Soutien régulier de la vie culturelle sur le Rocher, où on a pu la voir ces derniers mois s'intéresser aux expositions en cours au Nouveau Musée National de Monaco, la princesse Caroline de Hanovre était cette semaine à Paris pour assister à la naissance d'un nouvel immortel : Dany Laferrière.
L'écrivain haïtien et québécois de 62 ans, élu en décembre 2013 au fauteuil d'Hector Bianciotti (2e fauteuil) à l'Académie française, doit être reçu en séance solennelle sous la Coupole ce jeudi 28 mai 2015 à 15h par Amin Maalouf. Mais au préalable, l'auteur de Vers le Sud (adapté au cinéma par Laurent Cantet) et L'Énigme du retour (prix Médicis 2009) s'est vu remettre l'attribut qui lui était dû : l'épée, apanage des académiciens.
C'est au cours d'une cérémonie organisée mardi 26 mai à l'Hôtel de Ville de Paris et conduite par l'inénarrable Jean d'Ormesson, plus ancien élu de l'Académie française, que ce moment solennel a eu lieu, en présence de 400 personnes, dont la maire Anne Hidalgo et l'auteur et ancien ministre de l'Éducation nationale Xavier Darcos, mais aussi l'élégante Charlotte Rampling, qui jouait dans Vers le Sud. Sous le regard visiblement charmé de la princesse Caroline, présidente du conseil d'administration et du conseil littéraire de la Fondation Prince-Pierre-de-Monaco, et d'une Hélène Carrère d'Encausse (élue en 1990 à l'Académie, dont elle est le secrétaire perpétuel depuis 1999) resplendissante en rose du haut de ses 85 printemps, Jean d'Ormesson, 89 ans, a pu laisser libre cours aux sentiments intenses qu'il éprouve pour Dany Laferrière, avec qui il ne déjeunait pour la première fois que quinze jours plus tôt.

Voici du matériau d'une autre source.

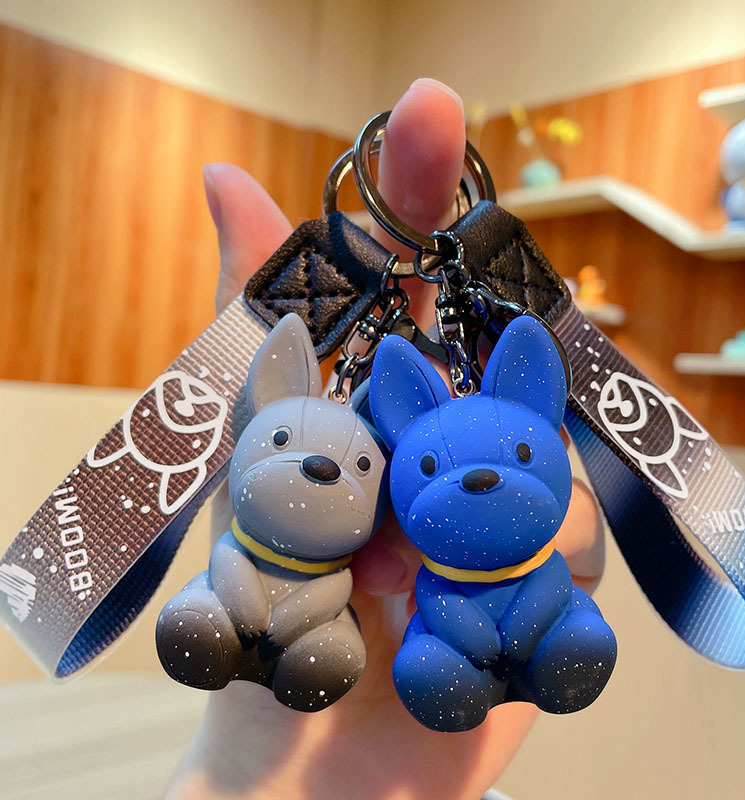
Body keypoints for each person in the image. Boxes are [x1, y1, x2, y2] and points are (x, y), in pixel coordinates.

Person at [167, 78, 605, 800]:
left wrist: (525, 621)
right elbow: (250, 572)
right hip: (271, 645)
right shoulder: (306, 445)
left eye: (525, 456)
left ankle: (544, 653)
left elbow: (522, 589)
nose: (480, 480)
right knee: (383, 650)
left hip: (524, 611)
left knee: (565, 624)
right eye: (428, 465)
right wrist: (244, 772)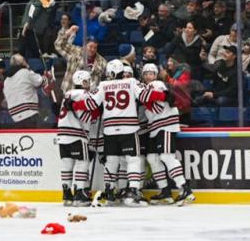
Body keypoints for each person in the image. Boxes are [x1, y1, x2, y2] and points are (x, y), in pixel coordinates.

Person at [69, 60, 150, 206]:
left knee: (111, 161)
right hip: (129, 128)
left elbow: (91, 104)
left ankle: (109, 191)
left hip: (110, 129)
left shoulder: (103, 85)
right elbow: (145, 97)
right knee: (133, 159)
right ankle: (133, 191)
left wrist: (75, 104)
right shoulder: (131, 82)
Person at [140, 63, 195, 205]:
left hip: (165, 125)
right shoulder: (148, 88)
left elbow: (157, 108)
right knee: (152, 158)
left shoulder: (157, 84)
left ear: (156, 75)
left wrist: (143, 99)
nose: (148, 76)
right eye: (145, 73)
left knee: (166, 156)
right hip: (156, 127)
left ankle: (184, 189)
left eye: (151, 73)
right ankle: (165, 191)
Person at [56, 70, 99, 207]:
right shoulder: (83, 94)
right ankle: (80, 193)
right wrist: (95, 114)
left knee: (66, 165)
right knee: (82, 163)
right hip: (77, 135)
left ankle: (67, 194)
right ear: (83, 82)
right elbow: (86, 117)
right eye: (87, 81)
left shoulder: (67, 94)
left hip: (62, 135)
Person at [3, 54, 52, 128]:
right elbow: (41, 81)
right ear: (22, 62)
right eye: (24, 60)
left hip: (14, 117)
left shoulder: (6, 80)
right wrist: (47, 75)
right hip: (29, 113)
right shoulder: (25, 72)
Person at [55, 24, 107, 93]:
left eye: (95, 47)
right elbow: (58, 45)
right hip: (70, 92)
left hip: (89, 97)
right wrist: (69, 32)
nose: (92, 49)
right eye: (90, 46)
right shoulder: (75, 51)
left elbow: (107, 78)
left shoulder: (102, 61)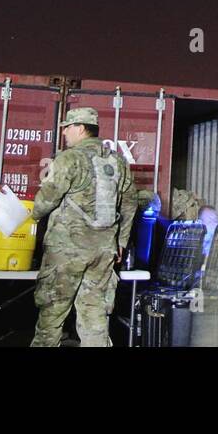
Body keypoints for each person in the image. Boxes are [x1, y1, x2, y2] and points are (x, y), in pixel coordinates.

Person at [30, 107, 141, 347]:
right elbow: (130, 203)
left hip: (67, 251)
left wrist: (32, 215)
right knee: (94, 316)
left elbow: (45, 202)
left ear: (80, 128)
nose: (65, 134)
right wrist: (121, 241)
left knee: (52, 315)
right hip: (103, 252)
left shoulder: (69, 158)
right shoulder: (118, 161)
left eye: (67, 128)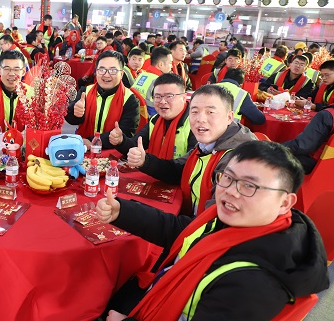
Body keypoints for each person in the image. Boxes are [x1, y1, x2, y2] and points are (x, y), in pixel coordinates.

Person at [97, 140, 329, 321]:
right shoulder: (242, 222)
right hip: (163, 291)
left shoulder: (254, 284)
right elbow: (181, 231)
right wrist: (122, 212)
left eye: (249, 185)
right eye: (227, 177)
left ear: (285, 203)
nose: (231, 191)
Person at [127, 84, 257, 216]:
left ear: (229, 117)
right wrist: (144, 161)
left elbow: (214, 220)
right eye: (194, 112)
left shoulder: (237, 161)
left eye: (210, 112)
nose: (200, 119)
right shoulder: (207, 145)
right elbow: (178, 170)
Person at [66, 51, 140, 150]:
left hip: (113, 152)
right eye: (102, 70)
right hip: (83, 148)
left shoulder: (130, 100)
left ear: (121, 74)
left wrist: (92, 141)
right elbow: (71, 120)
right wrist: (75, 113)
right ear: (96, 72)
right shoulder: (85, 92)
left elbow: (126, 132)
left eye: (112, 70)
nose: (106, 75)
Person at [112, 73, 196, 159]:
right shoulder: (155, 120)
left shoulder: (196, 124)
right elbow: (135, 147)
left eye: (169, 96)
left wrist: (147, 162)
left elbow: (188, 163)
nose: (162, 101)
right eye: (158, 96)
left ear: (183, 98)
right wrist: (121, 140)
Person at [283, 104, 334, 174]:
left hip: (316, 165)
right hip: (330, 166)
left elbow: (303, 146)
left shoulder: (327, 115)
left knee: (273, 156)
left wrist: (276, 147)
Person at [132, 47, 173, 116]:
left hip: (135, 116)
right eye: (170, 63)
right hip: (151, 119)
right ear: (160, 64)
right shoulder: (159, 82)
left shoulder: (141, 75)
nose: (172, 66)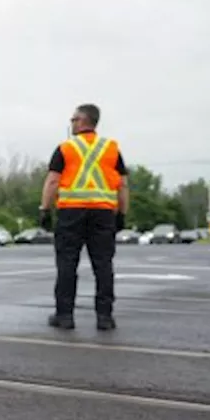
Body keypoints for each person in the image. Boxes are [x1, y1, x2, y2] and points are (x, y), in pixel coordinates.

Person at [38, 104, 130, 331]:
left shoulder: (66, 148)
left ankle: (65, 315)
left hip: (71, 212)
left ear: (82, 121)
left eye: (73, 119)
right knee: (103, 265)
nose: (71, 123)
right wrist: (122, 213)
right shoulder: (111, 149)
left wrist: (45, 209)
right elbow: (123, 185)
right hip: (103, 213)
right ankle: (105, 317)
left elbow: (52, 181)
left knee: (67, 263)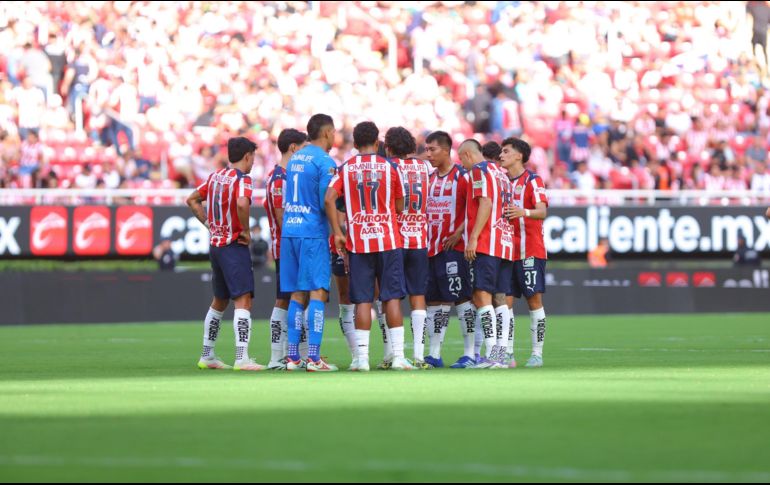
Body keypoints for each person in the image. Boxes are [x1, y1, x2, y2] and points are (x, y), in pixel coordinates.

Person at [326, 121, 414, 372]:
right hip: (388, 241)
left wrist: (337, 232)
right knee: (391, 299)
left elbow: (329, 199)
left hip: (359, 242)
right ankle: (397, 357)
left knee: (363, 300)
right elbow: (399, 206)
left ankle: (362, 359)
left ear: (355, 144)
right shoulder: (390, 168)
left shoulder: (346, 168)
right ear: (378, 143)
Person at [187, 136, 264, 371]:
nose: (253, 162)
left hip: (216, 245)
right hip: (233, 244)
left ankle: (207, 355)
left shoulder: (215, 177)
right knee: (243, 300)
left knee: (219, 300)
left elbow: (191, 199)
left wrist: (209, 224)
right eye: (253, 157)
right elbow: (242, 204)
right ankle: (242, 358)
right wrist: (246, 231)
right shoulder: (243, 180)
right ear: (247, 156)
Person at [281, 114, 339, 372]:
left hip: (290, 231)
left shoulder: (295, 158)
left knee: (296, 293)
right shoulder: (324, 161)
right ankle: (314, 358)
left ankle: (293, 357)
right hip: (312, 232)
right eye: (334, 132)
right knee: (318, 291)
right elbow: (327, 200)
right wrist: (338, 230)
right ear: (327, 133)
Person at [422, 131, 476, 369]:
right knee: (434, 301)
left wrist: (459, 231)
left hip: (456, 247)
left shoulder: (463, 177)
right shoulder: (429, 178)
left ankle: (470, 353)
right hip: (431, 248)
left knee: (462, 297)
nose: (428, 154)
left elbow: (474, 208)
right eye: (426, 149)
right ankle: (434, 354)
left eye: (432, 149)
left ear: (446, 150)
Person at [460, 139, 513, 368]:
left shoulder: (478, 171)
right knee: (500, 300)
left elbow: (486, 203)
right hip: (505, 242)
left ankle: (492, 354)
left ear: (469, 156)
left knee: (481, 296)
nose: (461, 165)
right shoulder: (501, 173)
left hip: (487, 242)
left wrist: (472, 238)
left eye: (461, 159)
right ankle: (501, 355)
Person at [385, 126, 433, 368]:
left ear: (389, 147)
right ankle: (419, 355)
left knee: (391, 296)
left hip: (396, 238)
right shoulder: (424, 167)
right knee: (418, 296)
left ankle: (391, 354)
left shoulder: (390, 167)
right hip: (420, 238)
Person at [501, 137, 550, 368]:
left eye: (506, 151)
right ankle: (508, 354)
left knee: (534, 300)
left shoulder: (533, 180)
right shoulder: (500, 181)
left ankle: (537, 354)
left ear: (519, 155)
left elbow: (542, 211)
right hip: (507, 252)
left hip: (530, 250)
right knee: (505, 302)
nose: (501, 155)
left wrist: (524, 212)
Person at [264, 128, 307, 370]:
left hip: (284, 245)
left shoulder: (274, 175)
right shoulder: (282, 177)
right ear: (293, 147)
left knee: (290, 299)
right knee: (286, 300)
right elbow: (281, 215)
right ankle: (277, 356)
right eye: (302, 147)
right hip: (288, 246)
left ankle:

Comme le rapporte plaisamment Le Figaro, qui assistait à la cérémonie de remise de l'épée organisée par le comité de l'épée avant l'intronisation officielle jeudi, l'auteur de La Gloire de l'Empire et occupant du fauteuil 12, dont on découvrait récemment d'étonnantes confidences amoureuses dans Gala, est épris depuis longtemps de la prose de son nouveau collègue sous la Coupole, mais aussi, depuis plus récemment, de lui, premier immortel haïtien/canadien, qu'il n'avait guère eu l'opportunité de connaître vraiment. Et là... "Je te tutoie et pourtant je tutoie très peu de monde. Nous nous sommes vus seulement deux ou trois fois. Comment cela s'est-il passé ? J'ai eu pour toi une espèce de coup de foudre. On s'est envoyé des lettres. Les miennes étaient stupides. Les tiennes étaient irrésistibles", a confié Jean d'Ormesson dans son discours. Un discours fait "sans notes qui a enchanté et fait sourire l'assistance, où il était souvent question d'affection, de tendresse, de gaîté et de joie", avant de remettre à ce "Québécois de Haïti, une espèce de rêve de francophonie et de diversité", l'épée fabriquée et personnalisée en Haïti par le sculpteur Patrick Vilaire. En plus de représenter la divinité vaudou locale Legba, une bulle d'encre symbolique y a été ajoutée.
Évoquant à son tour les femmes de sa vie, pour qui Jean d'Ormesson avait précédemment eu une émouvante pensée, et observant que "leurs vies méritaient d'être contées", Dany Laferrière a ensuite pour compléter le rêve de francophonie de son nouvel ami : "Je suis né en Haïti, mais je suis devenu écrivain au Québec. Je suis un être en trois morceaux répartis entre Haïti, Montréal et Miami", a-t-il déclaré, non sans prendre soin, comme l'ont judicieusement relevé nos confères de Metronews, de souligner que "Montréal n'est pas une succursale littéraire de Paris, mais un réel lieu d'invention".